─── DATASET RECORDS

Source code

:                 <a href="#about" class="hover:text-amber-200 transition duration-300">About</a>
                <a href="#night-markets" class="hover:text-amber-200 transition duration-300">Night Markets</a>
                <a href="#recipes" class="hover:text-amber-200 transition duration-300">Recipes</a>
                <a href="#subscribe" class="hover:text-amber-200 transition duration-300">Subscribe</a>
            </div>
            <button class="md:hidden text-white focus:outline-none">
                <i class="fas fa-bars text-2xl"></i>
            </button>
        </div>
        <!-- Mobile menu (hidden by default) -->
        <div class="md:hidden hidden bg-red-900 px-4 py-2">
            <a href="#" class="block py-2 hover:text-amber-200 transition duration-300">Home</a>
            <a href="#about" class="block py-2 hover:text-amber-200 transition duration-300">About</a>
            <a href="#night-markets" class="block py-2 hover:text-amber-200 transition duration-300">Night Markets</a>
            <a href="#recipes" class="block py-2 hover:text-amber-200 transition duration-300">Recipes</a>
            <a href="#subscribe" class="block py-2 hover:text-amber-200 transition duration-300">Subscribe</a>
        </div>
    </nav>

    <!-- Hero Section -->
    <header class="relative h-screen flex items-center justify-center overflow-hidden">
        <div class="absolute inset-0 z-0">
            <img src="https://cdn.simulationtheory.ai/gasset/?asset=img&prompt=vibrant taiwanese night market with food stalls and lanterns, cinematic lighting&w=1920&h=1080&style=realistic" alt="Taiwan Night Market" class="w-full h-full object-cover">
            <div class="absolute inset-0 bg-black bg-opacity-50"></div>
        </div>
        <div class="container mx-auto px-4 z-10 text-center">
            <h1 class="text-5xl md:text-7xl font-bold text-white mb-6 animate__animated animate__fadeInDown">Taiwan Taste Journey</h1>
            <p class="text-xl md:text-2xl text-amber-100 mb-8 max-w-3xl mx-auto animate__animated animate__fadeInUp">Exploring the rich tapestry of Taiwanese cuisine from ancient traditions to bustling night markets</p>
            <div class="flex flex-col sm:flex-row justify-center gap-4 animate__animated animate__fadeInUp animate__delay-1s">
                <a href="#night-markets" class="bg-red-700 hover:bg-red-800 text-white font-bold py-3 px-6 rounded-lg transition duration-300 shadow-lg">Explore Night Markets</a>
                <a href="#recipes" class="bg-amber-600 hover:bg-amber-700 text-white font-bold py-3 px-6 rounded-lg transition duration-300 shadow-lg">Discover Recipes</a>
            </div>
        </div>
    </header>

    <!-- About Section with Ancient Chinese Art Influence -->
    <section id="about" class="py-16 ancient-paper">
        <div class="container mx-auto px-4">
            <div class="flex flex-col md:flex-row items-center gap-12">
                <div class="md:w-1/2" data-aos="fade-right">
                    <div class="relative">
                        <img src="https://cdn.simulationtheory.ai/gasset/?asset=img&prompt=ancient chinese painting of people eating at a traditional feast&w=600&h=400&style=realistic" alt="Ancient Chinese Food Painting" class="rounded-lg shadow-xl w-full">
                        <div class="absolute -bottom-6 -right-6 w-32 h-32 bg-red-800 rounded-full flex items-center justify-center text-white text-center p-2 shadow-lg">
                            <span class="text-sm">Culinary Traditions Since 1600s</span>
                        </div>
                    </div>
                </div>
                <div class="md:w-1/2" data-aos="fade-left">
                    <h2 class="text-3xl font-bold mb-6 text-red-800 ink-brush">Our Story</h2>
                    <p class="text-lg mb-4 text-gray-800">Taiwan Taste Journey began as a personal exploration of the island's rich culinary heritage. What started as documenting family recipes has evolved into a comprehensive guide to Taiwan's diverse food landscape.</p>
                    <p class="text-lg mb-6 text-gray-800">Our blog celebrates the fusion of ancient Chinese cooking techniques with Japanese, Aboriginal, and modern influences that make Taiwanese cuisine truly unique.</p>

──────
─── DATASET RECORDS

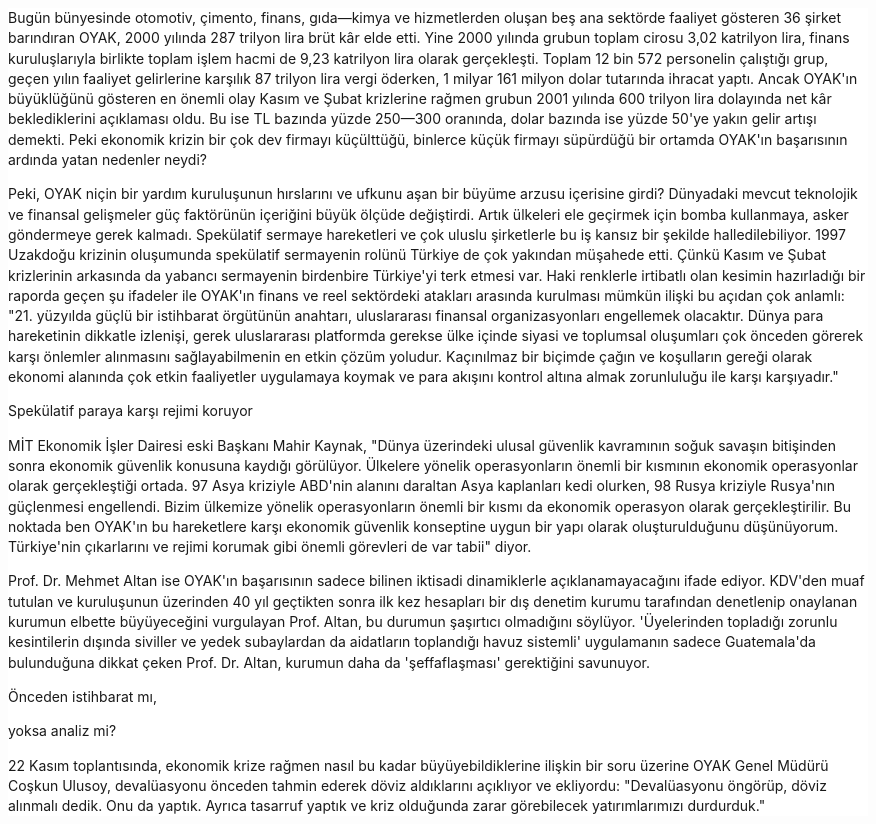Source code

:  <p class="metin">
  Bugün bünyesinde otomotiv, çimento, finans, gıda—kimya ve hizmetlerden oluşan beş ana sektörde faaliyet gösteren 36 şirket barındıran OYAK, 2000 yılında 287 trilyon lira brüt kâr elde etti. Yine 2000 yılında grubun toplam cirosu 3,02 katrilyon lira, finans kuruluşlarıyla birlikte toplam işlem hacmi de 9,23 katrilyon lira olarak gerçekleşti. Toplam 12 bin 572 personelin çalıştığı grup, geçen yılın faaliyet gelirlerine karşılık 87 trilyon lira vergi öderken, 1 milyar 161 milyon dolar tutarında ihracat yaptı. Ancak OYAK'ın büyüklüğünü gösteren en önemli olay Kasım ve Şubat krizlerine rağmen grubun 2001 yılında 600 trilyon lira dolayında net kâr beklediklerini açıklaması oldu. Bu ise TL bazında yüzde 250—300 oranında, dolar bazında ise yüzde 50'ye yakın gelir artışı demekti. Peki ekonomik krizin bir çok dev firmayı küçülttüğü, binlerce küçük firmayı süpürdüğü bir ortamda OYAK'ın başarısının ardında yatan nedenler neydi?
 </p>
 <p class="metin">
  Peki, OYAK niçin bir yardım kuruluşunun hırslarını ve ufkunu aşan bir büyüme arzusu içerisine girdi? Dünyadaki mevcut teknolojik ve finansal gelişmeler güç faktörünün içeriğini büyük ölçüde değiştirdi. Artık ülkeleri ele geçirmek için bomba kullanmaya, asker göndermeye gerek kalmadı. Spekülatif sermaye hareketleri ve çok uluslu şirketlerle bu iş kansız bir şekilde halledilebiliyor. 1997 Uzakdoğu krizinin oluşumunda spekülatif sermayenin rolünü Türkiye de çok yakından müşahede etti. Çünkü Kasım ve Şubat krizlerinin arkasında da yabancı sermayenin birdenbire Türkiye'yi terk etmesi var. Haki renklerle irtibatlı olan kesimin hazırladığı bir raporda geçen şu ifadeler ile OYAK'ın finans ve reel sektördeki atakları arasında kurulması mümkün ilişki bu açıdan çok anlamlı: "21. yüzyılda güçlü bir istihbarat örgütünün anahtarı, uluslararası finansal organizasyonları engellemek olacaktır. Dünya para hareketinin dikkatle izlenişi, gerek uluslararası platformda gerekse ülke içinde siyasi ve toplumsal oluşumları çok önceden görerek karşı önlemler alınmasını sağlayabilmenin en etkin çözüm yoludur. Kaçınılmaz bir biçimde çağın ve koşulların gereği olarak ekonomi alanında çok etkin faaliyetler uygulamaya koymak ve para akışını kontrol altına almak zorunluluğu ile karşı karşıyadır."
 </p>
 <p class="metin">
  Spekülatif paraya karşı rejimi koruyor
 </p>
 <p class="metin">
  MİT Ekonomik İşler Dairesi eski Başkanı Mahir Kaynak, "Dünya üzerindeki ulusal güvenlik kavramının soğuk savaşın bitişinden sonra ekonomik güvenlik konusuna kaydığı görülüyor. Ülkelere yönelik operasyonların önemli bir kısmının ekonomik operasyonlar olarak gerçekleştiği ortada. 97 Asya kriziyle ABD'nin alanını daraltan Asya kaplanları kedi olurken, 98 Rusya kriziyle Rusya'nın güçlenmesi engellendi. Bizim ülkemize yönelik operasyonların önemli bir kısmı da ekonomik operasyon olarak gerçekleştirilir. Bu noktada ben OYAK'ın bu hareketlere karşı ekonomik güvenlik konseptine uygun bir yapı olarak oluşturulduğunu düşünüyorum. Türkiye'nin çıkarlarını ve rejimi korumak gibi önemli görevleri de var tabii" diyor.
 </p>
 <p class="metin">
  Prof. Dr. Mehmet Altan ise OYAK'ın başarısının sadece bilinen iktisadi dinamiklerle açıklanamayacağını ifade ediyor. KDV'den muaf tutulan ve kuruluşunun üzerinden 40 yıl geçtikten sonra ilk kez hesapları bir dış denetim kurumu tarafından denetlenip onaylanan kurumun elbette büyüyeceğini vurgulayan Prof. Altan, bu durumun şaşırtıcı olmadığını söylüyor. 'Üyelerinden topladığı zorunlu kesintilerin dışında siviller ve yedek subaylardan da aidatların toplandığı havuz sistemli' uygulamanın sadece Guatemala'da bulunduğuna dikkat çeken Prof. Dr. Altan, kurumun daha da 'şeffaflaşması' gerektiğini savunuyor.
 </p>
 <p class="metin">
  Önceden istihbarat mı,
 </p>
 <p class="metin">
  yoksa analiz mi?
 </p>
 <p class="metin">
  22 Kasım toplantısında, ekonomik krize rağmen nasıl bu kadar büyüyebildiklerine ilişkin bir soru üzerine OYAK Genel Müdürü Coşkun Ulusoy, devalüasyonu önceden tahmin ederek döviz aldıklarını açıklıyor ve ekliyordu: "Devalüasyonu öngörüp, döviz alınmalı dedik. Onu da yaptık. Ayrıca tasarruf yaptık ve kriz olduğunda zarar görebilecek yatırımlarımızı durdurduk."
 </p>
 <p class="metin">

──────

__WHAT YOU WILL DO__. List the lines of the entries that include "duration".

__RESULT BELOW__.
:                 <a href="#about" class="hover:text-amber-200 transition duration-300">About</a>
                <a href="#night-markets" class="hover:text-amber-200 transition duration-300">Night Markets</a>
                <a href="#recipes" class="hover:text-amber-200 transition duration-300">Recipes</a>
                <a href="#subscribe" class="hover:text-amber-200 transition duration-300">Subscribe</a>
            <a href="#" class="block py-2 hover:text-amber-200 transition duration-300">Home</a>
            <a href="#about" class="block py-2 hover:text-amber-200 transition duration-300">About</a>
            <a href="#night-markets" class="block py-2 hover:text-amber-200 transition duration-300">Night Markets</a>
            <a href="#recipes" class="block py-2 hover:text-amber-200 transition duration-300">Recipes</a>
            <a href="#subscribe" class="block py-2 hover:text-amber-200 transition duration-300">Subscribe</a>
                <a href="#night-markets" class="bg-red-700 hover:bg-red-800 text-white font-bold py-3 px-6 rounded-lg transition duration-300 shadow-lg">Explore Night Markets</a>
                <a href="#recipes" class="bg-amber-600 hover:bg-amber-700 text-white font-bold py-3 px-6 rounded-lg transition duration-300 shadow-lg">Discover Recipes</a>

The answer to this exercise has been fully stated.